[EXERCISE MATERIALS — start]

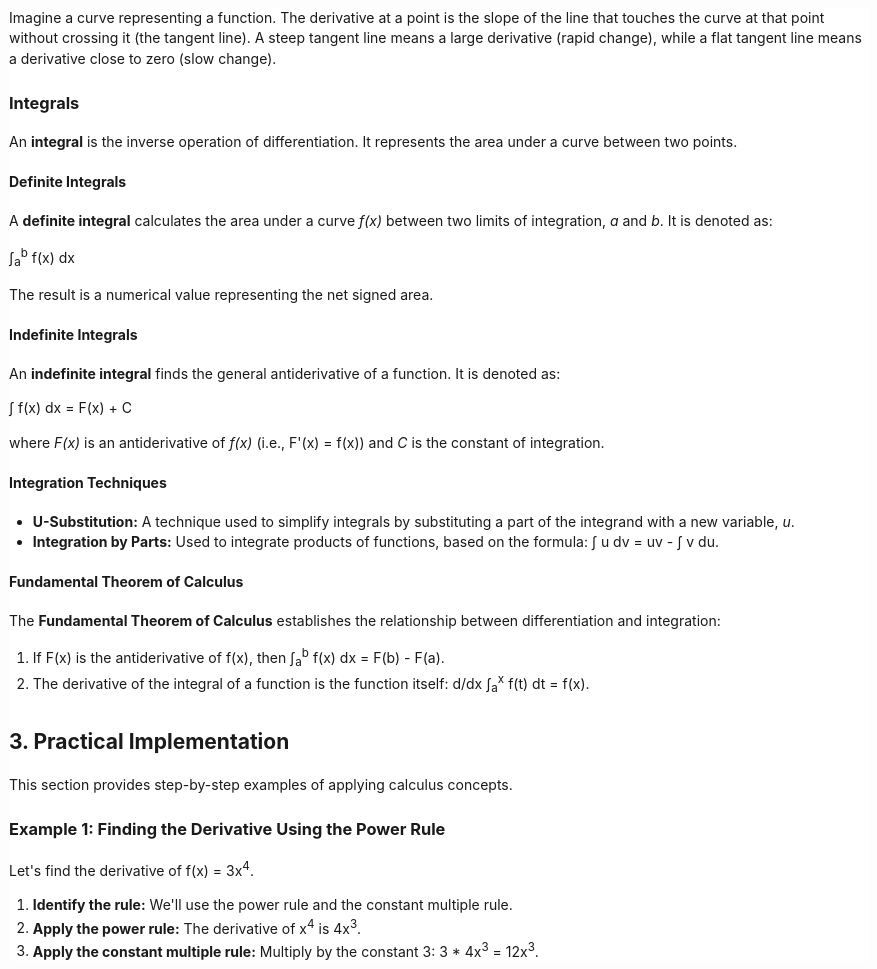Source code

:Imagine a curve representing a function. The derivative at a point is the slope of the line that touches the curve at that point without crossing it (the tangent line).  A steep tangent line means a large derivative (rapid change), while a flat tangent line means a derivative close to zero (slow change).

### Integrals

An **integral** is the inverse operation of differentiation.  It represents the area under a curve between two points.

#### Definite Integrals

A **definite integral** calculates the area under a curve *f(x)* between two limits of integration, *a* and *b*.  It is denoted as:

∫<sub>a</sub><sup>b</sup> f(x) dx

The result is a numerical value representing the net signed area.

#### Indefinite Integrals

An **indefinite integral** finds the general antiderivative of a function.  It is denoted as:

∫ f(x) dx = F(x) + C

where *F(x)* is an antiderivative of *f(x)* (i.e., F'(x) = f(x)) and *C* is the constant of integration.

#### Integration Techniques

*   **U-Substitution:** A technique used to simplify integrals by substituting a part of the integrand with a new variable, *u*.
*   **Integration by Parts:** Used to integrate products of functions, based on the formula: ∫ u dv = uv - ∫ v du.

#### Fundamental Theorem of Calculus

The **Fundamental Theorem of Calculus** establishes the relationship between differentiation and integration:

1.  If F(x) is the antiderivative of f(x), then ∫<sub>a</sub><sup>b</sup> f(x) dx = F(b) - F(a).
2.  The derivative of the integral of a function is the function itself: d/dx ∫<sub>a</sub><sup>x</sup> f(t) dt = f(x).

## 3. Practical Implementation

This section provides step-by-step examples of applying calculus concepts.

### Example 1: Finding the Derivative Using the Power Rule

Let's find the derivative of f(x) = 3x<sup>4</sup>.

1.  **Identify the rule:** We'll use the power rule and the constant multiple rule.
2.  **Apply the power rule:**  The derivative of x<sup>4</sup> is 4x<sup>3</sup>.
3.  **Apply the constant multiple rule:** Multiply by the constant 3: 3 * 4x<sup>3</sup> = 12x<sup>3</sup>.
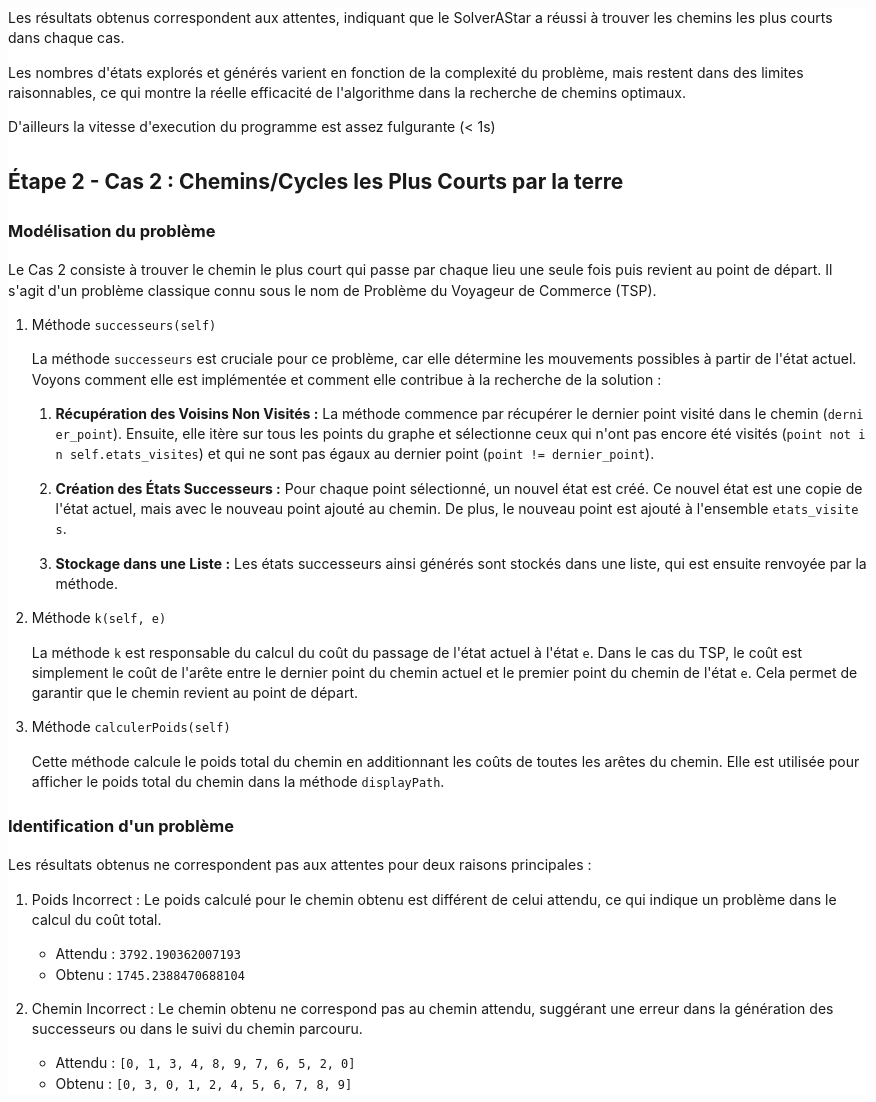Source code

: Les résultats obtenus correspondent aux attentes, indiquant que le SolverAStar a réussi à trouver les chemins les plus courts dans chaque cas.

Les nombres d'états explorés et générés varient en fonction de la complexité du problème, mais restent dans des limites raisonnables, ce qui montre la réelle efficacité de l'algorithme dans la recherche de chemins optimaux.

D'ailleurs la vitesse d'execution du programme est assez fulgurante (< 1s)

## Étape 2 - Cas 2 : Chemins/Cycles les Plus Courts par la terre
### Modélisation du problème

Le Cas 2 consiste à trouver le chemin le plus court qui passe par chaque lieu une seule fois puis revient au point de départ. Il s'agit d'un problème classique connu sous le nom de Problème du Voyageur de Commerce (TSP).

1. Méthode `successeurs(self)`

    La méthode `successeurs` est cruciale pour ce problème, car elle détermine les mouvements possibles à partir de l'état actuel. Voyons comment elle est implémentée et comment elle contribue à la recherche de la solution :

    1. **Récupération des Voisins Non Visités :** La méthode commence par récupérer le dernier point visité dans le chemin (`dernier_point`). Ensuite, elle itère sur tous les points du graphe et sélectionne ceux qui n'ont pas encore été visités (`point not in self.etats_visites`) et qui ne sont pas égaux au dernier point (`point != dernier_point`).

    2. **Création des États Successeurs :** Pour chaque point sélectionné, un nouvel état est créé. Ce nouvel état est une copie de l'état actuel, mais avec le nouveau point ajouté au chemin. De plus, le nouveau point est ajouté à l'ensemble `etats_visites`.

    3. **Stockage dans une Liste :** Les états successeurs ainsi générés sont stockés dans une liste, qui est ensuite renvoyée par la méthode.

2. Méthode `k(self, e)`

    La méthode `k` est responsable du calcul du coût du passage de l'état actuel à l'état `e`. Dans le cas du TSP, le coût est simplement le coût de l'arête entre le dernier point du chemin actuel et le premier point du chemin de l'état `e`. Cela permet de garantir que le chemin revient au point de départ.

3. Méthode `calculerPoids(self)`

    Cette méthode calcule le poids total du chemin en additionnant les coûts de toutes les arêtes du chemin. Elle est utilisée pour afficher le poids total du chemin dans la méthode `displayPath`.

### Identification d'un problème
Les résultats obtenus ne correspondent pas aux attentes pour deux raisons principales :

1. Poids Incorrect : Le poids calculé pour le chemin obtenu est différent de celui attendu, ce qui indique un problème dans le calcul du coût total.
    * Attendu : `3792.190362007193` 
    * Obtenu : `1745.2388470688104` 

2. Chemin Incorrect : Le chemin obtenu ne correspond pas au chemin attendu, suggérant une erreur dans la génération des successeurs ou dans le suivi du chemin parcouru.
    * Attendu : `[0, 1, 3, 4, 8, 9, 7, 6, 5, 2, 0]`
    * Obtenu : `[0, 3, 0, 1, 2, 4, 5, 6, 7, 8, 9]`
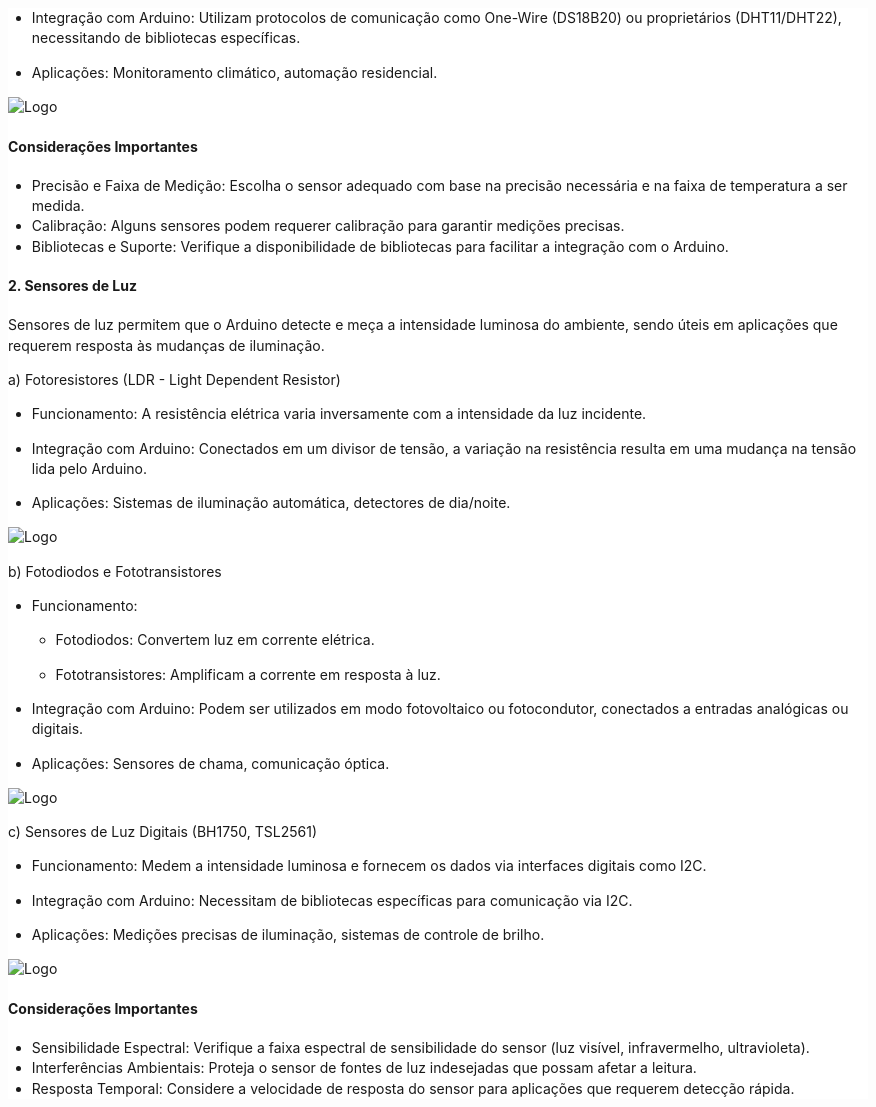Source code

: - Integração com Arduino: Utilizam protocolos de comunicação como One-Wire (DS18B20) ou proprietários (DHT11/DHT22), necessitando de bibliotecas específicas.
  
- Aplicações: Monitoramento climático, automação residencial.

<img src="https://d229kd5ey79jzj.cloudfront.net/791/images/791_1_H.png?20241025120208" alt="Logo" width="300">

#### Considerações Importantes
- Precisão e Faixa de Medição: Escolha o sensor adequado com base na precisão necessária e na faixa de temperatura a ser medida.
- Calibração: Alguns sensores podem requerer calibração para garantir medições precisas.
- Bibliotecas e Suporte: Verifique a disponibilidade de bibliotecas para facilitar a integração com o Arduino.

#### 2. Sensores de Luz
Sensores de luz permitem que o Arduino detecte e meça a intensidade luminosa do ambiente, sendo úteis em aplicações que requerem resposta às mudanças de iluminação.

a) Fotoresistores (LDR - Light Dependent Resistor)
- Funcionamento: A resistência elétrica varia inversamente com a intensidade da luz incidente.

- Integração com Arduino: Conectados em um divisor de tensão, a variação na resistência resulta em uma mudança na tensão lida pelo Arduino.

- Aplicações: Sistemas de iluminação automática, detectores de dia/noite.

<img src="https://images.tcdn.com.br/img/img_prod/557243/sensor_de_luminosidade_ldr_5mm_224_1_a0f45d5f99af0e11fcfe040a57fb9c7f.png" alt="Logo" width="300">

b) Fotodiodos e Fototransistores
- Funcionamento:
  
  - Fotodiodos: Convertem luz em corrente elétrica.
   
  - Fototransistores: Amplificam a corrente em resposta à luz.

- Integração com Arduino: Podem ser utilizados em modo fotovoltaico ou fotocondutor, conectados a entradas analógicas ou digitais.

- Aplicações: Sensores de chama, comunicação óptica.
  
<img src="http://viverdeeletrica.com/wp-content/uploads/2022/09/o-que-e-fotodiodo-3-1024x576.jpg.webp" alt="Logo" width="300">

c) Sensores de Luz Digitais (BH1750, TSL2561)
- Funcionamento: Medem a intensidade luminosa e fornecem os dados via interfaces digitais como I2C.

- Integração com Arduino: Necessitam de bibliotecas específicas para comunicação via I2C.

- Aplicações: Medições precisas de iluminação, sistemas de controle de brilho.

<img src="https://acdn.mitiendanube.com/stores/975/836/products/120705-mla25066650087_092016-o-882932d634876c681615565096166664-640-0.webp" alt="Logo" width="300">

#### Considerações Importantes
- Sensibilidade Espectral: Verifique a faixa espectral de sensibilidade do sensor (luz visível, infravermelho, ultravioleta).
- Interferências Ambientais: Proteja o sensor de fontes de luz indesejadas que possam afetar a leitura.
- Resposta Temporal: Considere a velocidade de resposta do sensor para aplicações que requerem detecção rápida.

[EXERCISE MATERIALS — finish]

EXERCISE OBJECTIVE ::
Transcribe the source text from all of the rows above word for word, leaving out the pictures.

RESULT OF THE TASK ::
Source code

:Imagine a curve representing a function. The derivative at a point is the slope of the line that touches the curve at that point without crossing it (the tangent line).  A steep tangent line means a large derivative (rapid change), while a flat tangent line means a derivative close to zero (slow change).

### Integrals

An **integral** is the inverse operation of differentiation.  It represents the area under a curve between two points.

#### Definite Integrals

A **definite integral** calculates the area under a curve *f(x)* between two limits of integration, *a* and *b*.  It is denoted as:

∫<sub>a</sub><sup>b</sup> f(x) dx

The result is a numerical value representing the net signed area.

#### Indefinite Integrals

An **indefinite integral** finds the general antiderivative of a function.  It is denoted as:

∫ f(x) dx = F(x) + C

where *F(x)* is an antiderivative of *f(x)* (i.e., F'(x) = f(x)) and *C* is the constant of integration.

#### Integration Techniques

*   **U-Substitution:** A technique used to simplify integrals by substituting a part of the integrand with a new variable, *u*.
*   **Integration by Parts:** Used to integrate products of functions, based on the formula: ∫ u dv = uv - ∫ v du.

#### Fundamental Theorem of Calculus

The **Fundamental Theorem of Calculus** establishes the relationship between differentiation and integration:

1.  If F(x) is the antiderivative of f(x), then ∫<sub>a</sub><sup>b</sup> f(x) dx = F(b) - F(a).
2.  The derivative of the integral of a function is the function itself: d/dx ∫<sub>a</sub><sup>x</sup> f(t) dt = f(x).

## 3. Practical Implementation

This section provides step-by-step examples of applying calculus concepts.

### Example 1: Finding the Derivative Using the Power Rule

Let's find the derivative of f(x) = 3x<sup>4</sup>.

1.  **Identify the rule:** We'll use the power rule and the constant multiple rule.
2.  **Apply the power rule:**  The derivative of x<sup>4</sup> is 4x<sup>3</sup>.
3.  **Apply the constant multiple rule:** Multiply by the constant 3: 3 * 4x<sup>3</sup> = 12x<sup>3</sup>.
Source code

: Les résultats obtenus correspondent aux attentes, indiquant que le SolverAStar a réussi à trouver les chemins les plus courts dans chaque cas.

Les nombres d'états explorés et générés varient en fonction de la complexité du problème, mais restent dans des limites raisonnables, ce qui montre la réelle efficacité de l'algorithme dans la recherche de chemins optimaux.

D'ailleurs la vitesse d'execution du programme est assez fulgurante (< 1s)

## Étape 2 - Cas 2 : Chemins/Cycles les Plus Courts par la terre
### Modélisation du problème

Le Cas 2 consiste à trouver le chemin le plus court qui passe par chaque lieu une seule fois puis revient au point de départ. Il s'agit d'un problème classique connu sous le nom de Problème du Voyageur de Commerce (TSP).

1. Méthode `successeurs(self)`

    La méthode `successeurs` est cruciale pour ce problème, car elle détermine les mouvements possibles à partir de l'état actuel. Voyons comment elle est implémentée et comment elle contribue à la recherche de la solution :

    1. **Récupération des Voisins Non Visités :** La méthode commence par récupérer le dernier point visité dans le chemin (`dernier_point`). Ensuite, elle itère sur tous les points du graphe et sélectionne ceux qui n'ont pas encore été visités (`point not in self.etats_visites`) et qui ne sont pas égaux au dernier point (`point != dernier_point`).

    2. **Création des États Successeurs :** Pour chaque point sélectionné, un nouvel état est créé. Ce nouvel état est une copie de l'état actuel, mais avec le nouveau point ajouté au chemin. De plus, le nouveau point est ajouté à l'ensemble `etats_visites`.

    3. **Stockage dans une Liste :** Les états successeurs ainsi générés sont stockés dans une liste, qui est ensuite renvoyée par la méthode.

2. Méthode `k(self, e)`

    La méthode `k` est responsable du calcul du coût du passage de l'état actuel à l'état `e`. Dans le cas du TSP, le coût est simplement le coût de l'arête entre le dernier point du chemin actuel et le premier point du chemin de l'état `e`. Cela permet de garantir que le chemin revient au point de départ.

3. Méthode `calculerPoids(self)`

    Cette méthode calcule le poids total du chemin en additionnant les coûts de toutes les arêtes du chemin. Elle est utilisée pour afficher le poids total du chemin dans la méthode `displayPath`.

### Identification d'un problème
Les résultats obtenus ne correspondent pas aux attentes pour deux raisons principales :

1. Poids Incorrect : Le poids calculé pour le chemin obtenu est différent de celui attendu, ce qui indique un problème dans le calcul du coût total.
    * Attendu : `3792.190362007193` 
    * Obtenu : `1745.2388470688104` 

2. Chemin Incorrect : Le chemin obtenu ne correspond pas au chemin attendu, suggérant une erreur dans la génération des successeurs ou dans le suivi du chemin parcouru.
    * Attendu : `[0, 1, 3, 4, 8, 9, 7, 6, 5, 2, 0]`
    * Obtenu : `[0, 3, 0, 1, 2, 4, 5, 6, 7, 8, 9]`
Source code

: - Integração com Arduino: Utilizam protocolos de comunicação como One-Wire (DS18B20) ou proprietários (DHT11/DHT22), necessitando de bibliotecas específicas.
  
- Aplicações: Monitoramento climático, automação residencial.

<img src="https://d229kd5ey79jzj.cloudfront.net/791/images/791_1_H.png?20241025120208" alt="Logo" width="300">

#### Considerações Importantes
- Precisão e Faixa de Medição: Escolha o sensor adequado com base na precisão necessária e na faixa de temperatura a ser medida.
- Calibração: Alguns sensores podem requerer calibração para garantir medições precisas.
- Bibliotecas e Suporte: Verifique a disponibilidade de bibliotecas para facilitar a integração com o Arduino.

#### 2. Sensores de Luz
Sensores de luz permitem que o Arduino detecte e meça a intensidade luminosa do ambiente, sendo úteis em aplicações que requerem resposta às mudanças de iluminação.

a) Fotoresistores (LDR - Light Dependent Resistor)
- Funcionamento: A resistência elétrica varia inversamente com a intensidade da luz incidente.

- Integração com Arduino: Conectados em um divisor de tensão, a variação na resistência resulta em uma mudança na tensão lida pelo Arduino.

- Aplicações: Sistemas de iluminação automática, detectores de dia/noite.

<img src="https://images.tcdn.com.br/img/img_prod/557243/sensor_de_luminosidade_ldr_5mm_224_1_a0f45d5f99af0e11fcfe040a57fb9c7f.png" alt="Logo" width="300">

b) Fotodiodos e Fototransistores
- Funcionamento:
  
  - Fotodiodos: Convertem luz em corrente elétrica.
   
  - Fototransistores: Amplificam a corrente em resposta à luz.

- Integração com Arduino: Podem ser utilizados em modo fotovoltaico ou fotocondutor, conectados a entradas analógicas ou digitais.

- Aplicações: Sensores de chama, comunicação óptica.
  
<img src="http://viverdeeletrica.com/wp-content/uploads/2022/09/o-que-e-fotodiodo-3-1024x576.jpg.webp" alt="Logo" width="300">

c) Sensores de Luz Digitais (BH1750, TSL2561)
- Funcionamento: Medem a intensidade luminosa e fornecem os dados via interfaces digitais como I2C.

- Integração com Arduino: Necessitam de bibliotecas específicas para comunicação via I2C.

- Aplicações: Medições precisas de iluminação, sistemas de controle de brilho.

<img src="https://acdn.mitiendanube.com/stores/975/836/products/120705-mla25066650087_092016-o-882932d634876c681615565096166664-640-0.webp" alt="Logo" width="300">

#### Considerações Importantes
- Sensibilidade Espectral: Verifique a faixa espectral de sensibilidade do sensor (luz visível, infravermelho, ultravioleta).
- Interferências Ambientais: Proteja o sensor de fontes de luz indesejadas que possam afetar a leitura.
- Resposta Temporal: Considere a velocidade de resposta do sensor para aplicações que requerem detecção rápida.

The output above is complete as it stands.